Exercise:
In the answer, give the entries below exactly, from the first line through the line with "pinky dip: (261, 247)", with every picture omitted.

(Images with keypoint coordinates)
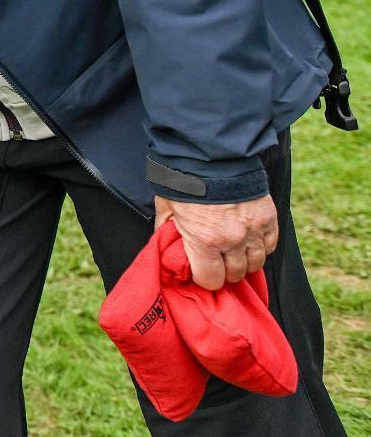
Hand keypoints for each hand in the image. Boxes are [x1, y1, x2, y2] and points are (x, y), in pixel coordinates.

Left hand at [154, 194, 279, 289]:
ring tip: (234, 254)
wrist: (213, 156)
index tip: (202, 271)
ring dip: (244, 262)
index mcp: (204, 240)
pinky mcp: (269, 219)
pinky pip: (270, 246)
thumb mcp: (166, 208)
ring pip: (256, 263)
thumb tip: (166, 245)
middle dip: (225, 272)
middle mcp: (232, 240)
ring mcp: (253, 230)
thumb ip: (168, 230)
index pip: (211, 280)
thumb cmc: (185, 182)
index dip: (204, 278)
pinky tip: (249, 241)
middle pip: (235, 274)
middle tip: (218, 262)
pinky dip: (261, 247)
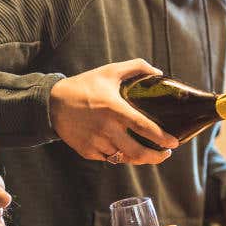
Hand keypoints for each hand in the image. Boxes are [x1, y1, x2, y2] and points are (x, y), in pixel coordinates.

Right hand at [49, 59, 179, 164]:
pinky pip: (109, 158)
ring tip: (149, 152)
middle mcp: (106, 128)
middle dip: (156, 157)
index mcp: (114, 109)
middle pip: (137, 152)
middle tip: (166, 153)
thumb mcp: (109, 71)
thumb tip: (158, 72)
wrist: (52, 103)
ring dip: (139, 158)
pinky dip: (119, 156)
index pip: (143, 127)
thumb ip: (136, 67)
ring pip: (124, 158)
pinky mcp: (87, 151)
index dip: (161, 138)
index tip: (174, 142)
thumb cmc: (83, 86)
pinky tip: (125, 148)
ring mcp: (96, 142)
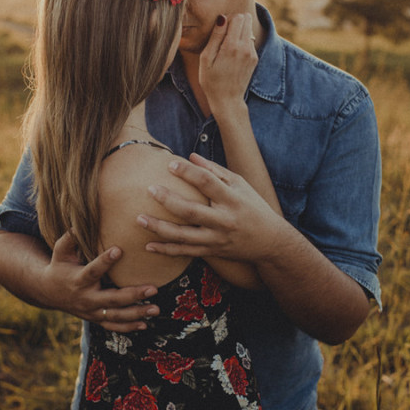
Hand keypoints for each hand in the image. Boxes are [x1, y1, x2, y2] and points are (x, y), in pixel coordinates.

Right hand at [42, 231, 159, 332]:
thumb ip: (69, 239)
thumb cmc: (59, 266)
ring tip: (156, 308)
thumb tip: (78, 222)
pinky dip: (129, 327)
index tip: (118, 249)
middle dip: (133, 295)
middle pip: (111, 299)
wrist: (49, 293)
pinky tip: (145, 324)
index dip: (104, 261)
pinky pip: (113, 326)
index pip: (92, 270)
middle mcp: (86, 298)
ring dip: (137, 313)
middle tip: (153, 288)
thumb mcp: (60, 252)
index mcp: (78, 279)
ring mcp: (91, 311)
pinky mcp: (96, 318)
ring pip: (116, 316)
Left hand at [137, 154, 287, 262]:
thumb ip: (215, 171)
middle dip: (168, 201)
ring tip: (139, 219)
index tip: (170, 164)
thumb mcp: (240, 184)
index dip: (188, 172)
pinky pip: (186, 252)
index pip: (208, 183)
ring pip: (184, 236)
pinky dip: (166, 250)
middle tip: (149, 189)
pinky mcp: (212, 251)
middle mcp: (223, 220)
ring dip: (160, 228)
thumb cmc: (254, 207)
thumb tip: (190, 157)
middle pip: (191, 211)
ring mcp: (217, 238)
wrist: (270, 242)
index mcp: (232, 199)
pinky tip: (148, 245)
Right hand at [198, 13, 255, 118]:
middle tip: (223, 36)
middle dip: (235, 22)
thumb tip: (222, 18)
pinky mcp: (255, 59)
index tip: (219, 30)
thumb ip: (215, 36)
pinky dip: (242, 43)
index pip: (237, 17)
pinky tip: (232, 55)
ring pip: (249, 30)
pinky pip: (250, 42)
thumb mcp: (206, 59)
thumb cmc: (211, 81)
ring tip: (227, 47)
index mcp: (232, 46)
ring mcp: (252, 53)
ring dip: (239, 33)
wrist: (227, 100)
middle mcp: (245, 47)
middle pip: (246, 20)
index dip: (227, 19)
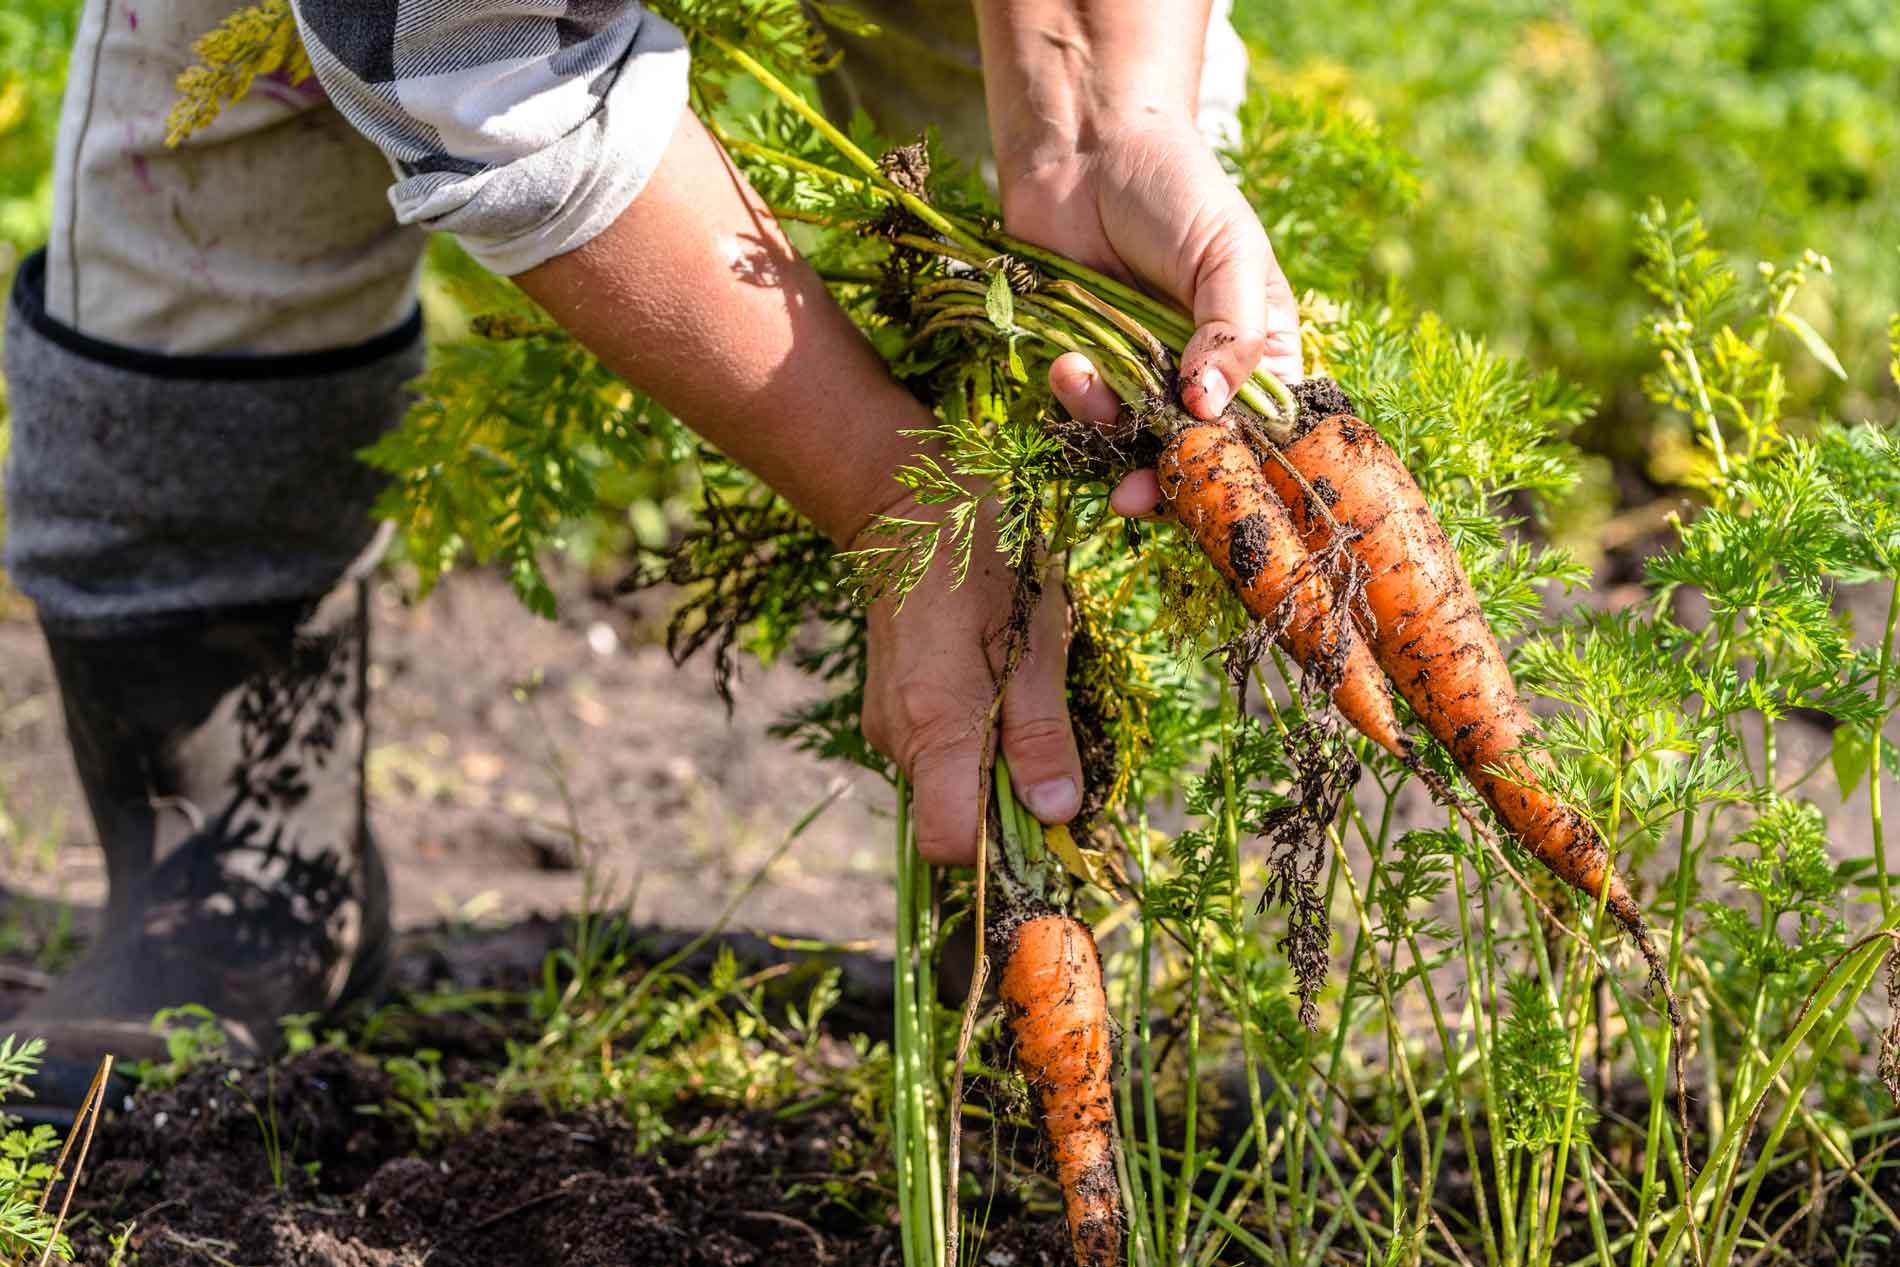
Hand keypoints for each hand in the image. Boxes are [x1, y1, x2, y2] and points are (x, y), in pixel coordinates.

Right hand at [860, 495, 1082, 864]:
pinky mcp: (885, 708)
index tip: (1041, 809)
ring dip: (989, 759)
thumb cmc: (984, 567)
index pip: (949, 843)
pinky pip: (933, 750)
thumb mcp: (1035, 646)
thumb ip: (1041, 736)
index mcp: (934, 729)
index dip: (999, 845)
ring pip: (945, 782)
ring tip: (1013, 687)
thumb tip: (1056, 813)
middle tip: (1040, 725)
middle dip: (1004, 796)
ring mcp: (884, 724)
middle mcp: (896, 738)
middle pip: (952, 815)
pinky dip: (966, 737)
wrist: (911, 510)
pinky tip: (985, 679)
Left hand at [1001, 115, 1301, 517]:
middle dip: (1164, 479)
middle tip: (1134, 494)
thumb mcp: (1228, 251)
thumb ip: (1233, 332)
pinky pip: (1086, 414)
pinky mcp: (1091, 367)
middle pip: (1197, 456)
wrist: (1085, 150)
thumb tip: (1210, 410)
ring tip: (1083, 378)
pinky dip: (1075, 400)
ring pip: (1134, 443)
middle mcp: (1206, 375)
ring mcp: (1145, 375)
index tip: (1211, 486)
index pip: (1264, 434)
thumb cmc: (1175, 188)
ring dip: (1106, 428)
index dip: (1241, 470)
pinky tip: (1066, 362)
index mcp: (1261, 353)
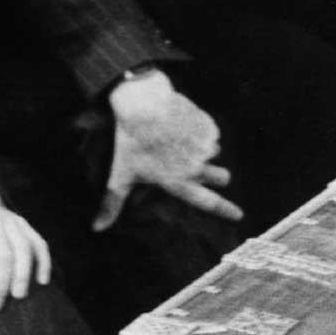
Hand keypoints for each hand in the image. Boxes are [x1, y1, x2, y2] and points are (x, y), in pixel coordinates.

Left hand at [96, 71, 243, 230]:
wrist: (144, 105)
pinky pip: (210, 133)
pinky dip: (199, 131)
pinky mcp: (209, 127)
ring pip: (213, 152)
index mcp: (178, 181)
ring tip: (178, 140)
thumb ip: (112, 203)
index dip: (224, 210)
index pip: (207, 202)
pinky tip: (181, 126)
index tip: (239, 215)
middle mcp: (197, 166)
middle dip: (217, 176)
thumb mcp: (120, 175)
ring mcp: (206, 146)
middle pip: (221, 177)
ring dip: (202, 150)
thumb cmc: (130, 143)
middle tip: (201, 167)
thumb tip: (96, 229)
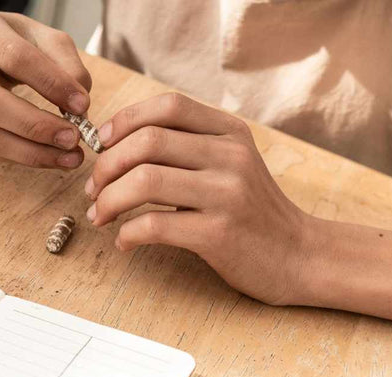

Written response:
Hand keypoints for each hand in the image. Boxes are [x1, y1, x2, y2] and points are (x, y), in pixel coordinates.

Left hand at [154, 194, 279, 289]:
ring tip: (234, 254)
wrist: (213, 156)
index tip: (202, 271)
ring dip: (244, 262)
index mcp: (204, 240)
pinky mcp: (269, 219)
pinky pip: (270, 246)
thumb mcp: (166, 208)
ring pip: (256, 263)
thumb tip: (166, 245)
middle dip: (225, 272)
middle mcp: (232, 240)
ring mcp: (253, 230)
thumb ip: (168, 230)
index pip: (211, 280)
thumb cmc: (185, 182)
index dip: (204, 278)
pinky tip: (249, 241)
middle pip: (235, 274)
middle tip: (218, 262)
pinky dip: (261, 247)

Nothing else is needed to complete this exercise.